**** Selection

Kud Wafter is a visual novel developed by Key and published by VisualArt's in 2010. The story follows the lives of Riki Naoe and his close friend Kudryavka as they start to see more of each other in a romantic relationship. The discography of Kud Wafter consists of one single, one soundtrack, and three remix album. The core of the discography is the original soundtrack album produced by Key Sounds Label in 2010. The music on the soundtrack was composed and arranged by Jun'ichi Shimizu, Manack, and Donmaru. Four remix albums were released between 2010 and 2020.

********

Set problem A: Would you return the passage of the Kud Wafter discography text starting at "Kud Wafter is" and ending at "2010 and 2020."?
Set problem B: Can you resume the Kud Wafter discography text from the point where it stops?
The next lines come from a separate source.

**** Data extract

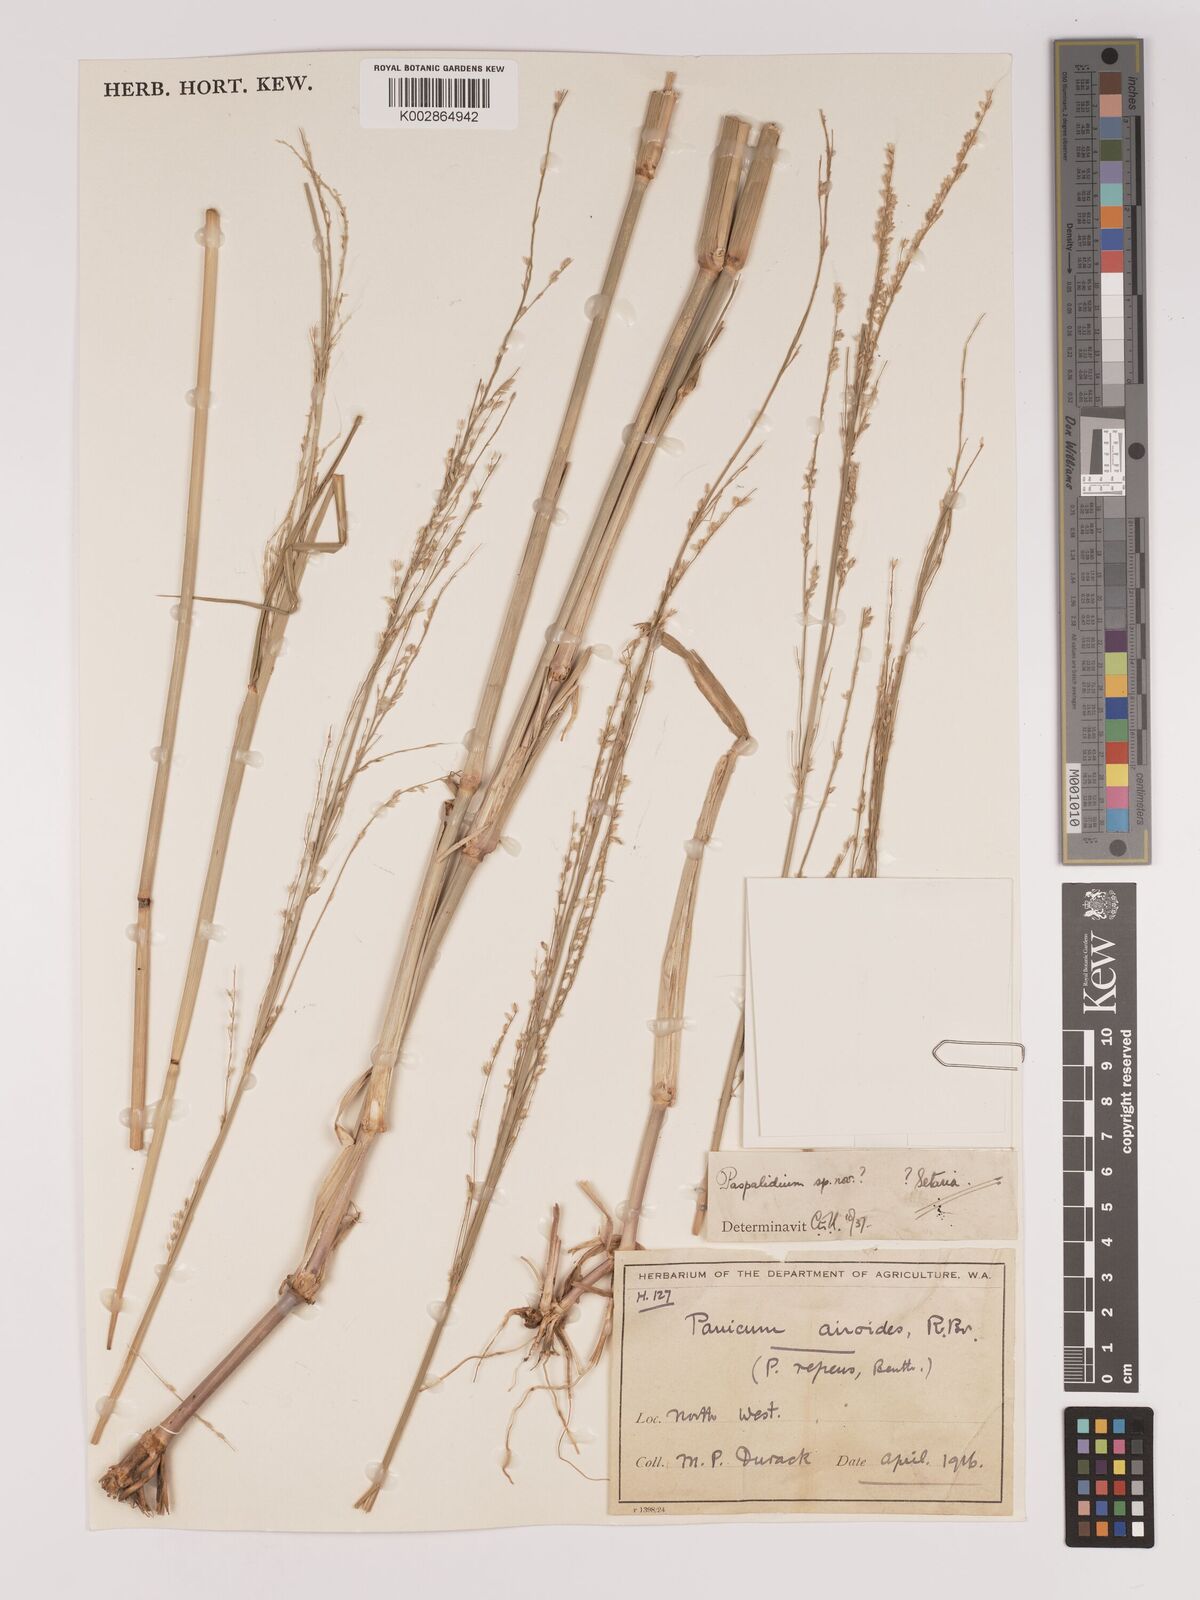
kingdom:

********

Response A:
Kud Wafter is a visual novel developed by Key and published by VisualArt's in 2010. The story follows the lives of Riki Naoe and his close friend Kudryavka as they start to see more of each other in a romantic relationship. The discography of Kud Wafter consists of one single, one soundtrack, and three remix album. The core of the discography is the original soundtrack album produced by Key Sounds Label in 2010. The music on the soundtrack was composed and arranged by Jun'ichi Shimizu, Manack, and Donmaru. Four remix albums were released between 2010 and 2020.

Response B:
Albums

Kud Wafter Original Soundtrack
The Kud Wafter Original Soundtrack, from the visual novel Kud Wafter, was first released with the limited edition of the original game on June 25, 2010 in Japan produced by Key Sounds Label bearing the catalog number KSLA-0057. The album contains one disc with 24 music tracks composed, arranged, and produced by Jun'ichi Shimizu and Manack. Miyako Suzuta provides vocals for three songs: "One's Future (Rock Band Mix)", "Hoshimori Uta" and "Hoshimori Uta (a cappella ver.)"; Haruka Shimotsuki provides vocals for the song "Hoshikuzu". The album was re-released on December 29, 2011 bearing the catalog number KSLA-0077 and contained the additional track "Hoshizora".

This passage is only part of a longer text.